::: SOURCE DOCUMENT :::
When we’re done you still won’t like it if your portfolio falls when a central banker opens their mouth. But at least you’ll know why you’re down!

Note: there will be much talk of the US. That’s because as the engine of global markets, changes in US monetary policy typically affect everything.

What is quantitative tightening?

Quantitative tightening (QT) is a contractionary monetary policy. It’s the opposite of quantitative easing (QE).

In fact QT potentially reverses QE.

Still with me?

Okay but (a) what the flipping Henry is a ‘contractionary monetary policy’? And (b) as many of us never really understood QE, reversing it doesn’t simplify much.

So, briefly, QE involves experiments operations by central banks to lower interest rates. They do this to support economic growth and soothe stress in the financial system. The bankers’ aim is to hit their inflation target and any other policy goals.

Traditionally central banks exerted their influence by changing the base interest rate that commercial banks are charged for holding money with them.

However in the ruinous crater-strewn landscape that followed the financial crisis, central banks went unconventional.

The bankers wanted to support asset prices, tempt money into riskier securities, and encourage economic growth to ward off deflation. They’d try to do this by keeping market rates lower than they otherwise would be.

Led by the US Federal Reserve (the Fed), central banks purchased higher-yielding assets from commercial banks in exchange for more liquid shorter-term paper. (Read Cullen Roche’s QE series for the mechanics.)

The net result was higher prices for safer assets and lower yields across the spectrum.

For example, the graphic below shows the decline in the all-important ten-year bond yield in the heyday of pre-pandemic QE.

Most economists (though not all) would agree this descent was at least partly due to QE:

Source: Vanguard

Other mooted impacts of QE – such as egging on reckless speculation or juicing the money supply – are more hotly debated.

For instance the Bank of England found no evidence QE boosted lending in the real economy. (Although some might say: “it would say that wouldn’t it.”)

The consequences of quantitative tightening

Quantitative tightening should be the opposite of QE. Central banks will wind down their purchases of assets (and eventually maybe sell them). They will also raise their base rate.

This should reduce demand for assets like government bonds compared to cash and short-term paper, and hence increase yields as bonds are sold off. (When bond prices fall, yields rise).

You’d expect this to happen until bond yields reach a level that tempts enough buyers back into them.

And indeed this dance has already happened. Without the US Federal Reserve yet raising interest rates or halting asset purchases, yields have been shifting across the curve in anticipation:

Source: GuruFocus

Expectations are everything in financial markets. Yields have risen as traders try to anticipate where rates and inflation will be in one or two years from now and beyond. It’s happened in all major markets.
::: STORED DATA :::
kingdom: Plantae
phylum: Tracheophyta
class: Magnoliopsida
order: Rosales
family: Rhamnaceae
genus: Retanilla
:::
ACTIVITY 1: Copy the article on quantitative tightening between "What is quantitative" and "money with them.", inclusive.
ACTIVITY 2: In the article on quantitative tightening, rewrite the paragraph beginning "The bankers wanted to support asset prices" as a bulleted list that keeps its main facts.
ACTIVITY 3: List every abbreviation that the article on quantitative tightening introduces in parentheses, with the full term it stands for.

EXPECTED ANSWER 1:
What is quantitative tightening?

Quantitative tightening (QT) is a contractionary monetary policy. It’s the opposite of quantitative easing (QE).

In fact QT potentially reverses QE.

Still with me?

Okay but (a) what the flipping Henry is a ‘contractionary monetary policy’? And (b) as many of us never really understood QE, reversing it doesn’t simplify much.

So, briefly, QE involves experiments operations by central banks to lower interest rates. They do this to support economic growth and soothe stress in the financial system. The bankers’ aim is to hit their inflation target and any other policy goals.

Traditionally central banks exerted their influence by changing the base interest rate that commercial banks are charged for holding money with them.

EXPECTED ANSWER 2:
- Support asset prices
- Tempt money into riskier securities
- Encourage economic growth to ward off deflation
- Method: keep market rates lower than they otherwise would be

EXPECTED ANSWER 3:
- QT: quantitative tightening
- QE: quantitative easing
- the Fed: the US Federal Reserve